An Ode to the Healing Power of Sincerity
Words of gratitude to a talented friend and an Armenian song.
This story is about the beautiful power of a pure, loving heart—and the massive healing that comes from love and courage.
I am writing it with gratitude to all good energy, and specifically, with gratitude to an immensely talented friend who gave me wings and helped me remember music.
See, about three years ago, music stopped coming out of me. Something happened, I forgot how to get it out.
Music has always been been an integral part of my everything. I am super vocal. I am loud. I am a singer! But music requires a particular boldness, a relaxed body, and a community to receive the sounds with gratitude. And I felt alone. And, alone, my pushing power in this area dried out and I didn’t know how to get it back. I got a feeling that nobody needed my sounds. I was looking and hoping that somebody close to me, somebody in physical proximity would tell me that my music mattered, that my artistic essence was important, that I wasn’t just a function of a human being delivering practical deliverables, or meeting standards of not sticking out, or looking the proper way, or… I don’t know… in some way, more than a function.
But somehow, at the time, I remained empty-handed.
Then 2020 came, and it gave me a reason to use my writing voice. I found a new community, I started being vocal about the pandemic and the Great Reset. (Not that I had a choice, after all, it is the job of an artist to speak one’s truth.)
But the music was still stuck, and it drove me absolutely crazy.
Meanwhile, feeling stifled, I learned how to live on a prayer. I learned how to live on hope. I became ridiculously patient.

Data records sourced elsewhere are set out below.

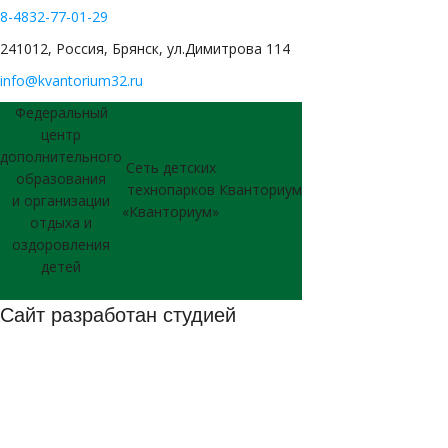
8-4832-77-01-29
241012, Россия, Брянск, ул.Димитрова 114
info@kvantorium32.ru
Федеральный
центр
дополнительного
Сеть детских
образования
технопарков
Кванториум
и организации
«Кванториум»
отдыха и
оздоровления
детей
Сайт разработан студией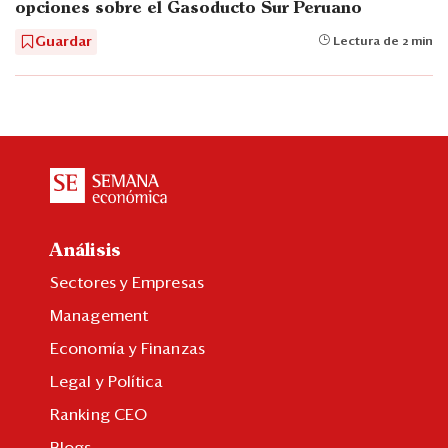
opciones sobre el Gasoducto Sur Peruano
Guardar
Lectura de 2 min
Análisis
Sectores y Empresas
Management
Economía y Finanzas
Legal y Política
Ranking CEO
Blogs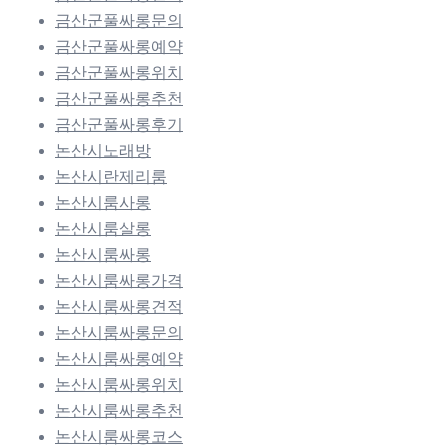
금산군풀싸롱문의
금산군풀싸롱예약
금산군풀싸롱위치
금산군풀싸롱추천
금산군풀싸롱후기
논산시노래방
논산시란제리룸
논산시룸사롱
논산시룸살롱
논산시룸싸롱
논산시룸싸롱가격
논산시룸싸롱견적
논산시룸싸롱문의
논산시룸싸롱예약
논산시룸싸롱위치
논산시룸싸롱추천
논산시룸싸롱코스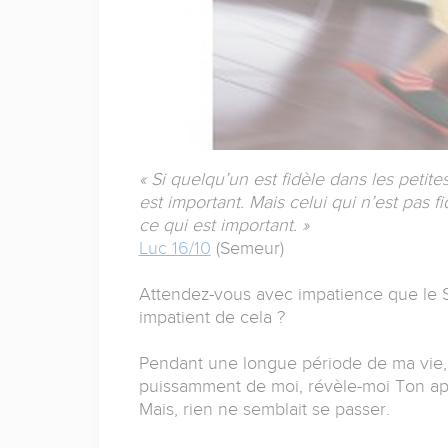
« Si quelqu’un est fidèle dans les petite
est important. Mais celui qui n’est pas f
ce qui est important. »
Luc 16/10
(Semeur)
Attendez-vous avec impatience que le S
impatient de cela ?
Pendant une longue période de ma vie, 
puissamment de moi, révèle-moi Ton app
Mais, rien ne semblait se passer.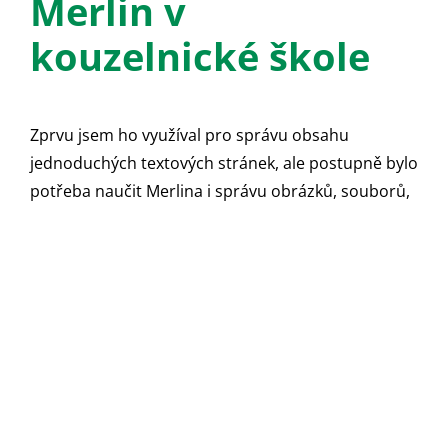
Merlin v
kouzelnické škole
Zprvu jsem ho využíval pro správu obsahu
jednoduchých textových stránek, ale postupně bylo
potřeba naučit Merlina i správu obrázků, souborů,
uživatelů a samozřejmě obsahu pro e-shopy.
Vznikaly tedy
nové moduly
, pomocí kterých bylo
možné to všechno obsluhovat.
Vzhledem k tomu, že jsem si CMS psal víceméně
pro sebe, vycházel jsem z reálných potřeb svých
klientů a těm jsem taky Merlina
průběžně
přizpůsoboval
. Vždycky jsem ale myslel na to, aby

And it was all very useful education without a doubt but music was still stuck in me, and it got to the point where I just wanted to scream, and scream, and keep screaming, expressing my frustration. Scream until the whole world hears that I exist.
And then, in the middle of my outcry, I met a fellow artist whose artistic talent and genuine friendship reminded me of my own gift that I brought to this Earth.
My friend, who I admire deeply, is Anaïs Tekerian. I interviewed her a couple of months ago. (If you missed the interview, please check it out, she is incredible.)
Anaïs is amazingly talented, brave, and musically brilliant. Her music is beautiful, she is a real inspiration.
[Below is her beautiful song, a song that is very appropriate for the times we are in.]
By virtue of talking to Anaïs from the heart and feeling a heartfelt connection, I remembered music. What it took is three years of prayer and the energy of a human being who cares about that part of me.
I grateful, and I am in awe of how beautifully this world is made, and how potent the power of a good emotion is.
Thank you Anaïs, and may we all heal.
A technical note: the video in the beginning of the story is of an Armenian song that Anaïs came up with for us to work together on—and I probably mispronounced the words (sorry), and our version will probably be very different from that video. But she found such a perfect song to do, I fell in love with it. And I had to let it out, with joy and gratitude.
Beautiful! And it is so much a story of my life and the life of our culture. Coming to this world with your gifts and learning that you must make yourself useful to a dysfunctional culture to earn your keep, and nobody has interest in your gifts. A soul-crushimg "moral injury". And yet - somehow the hurting is good and you learn to know in your bones what really matters.
That was beautiful beyond words. Thank you.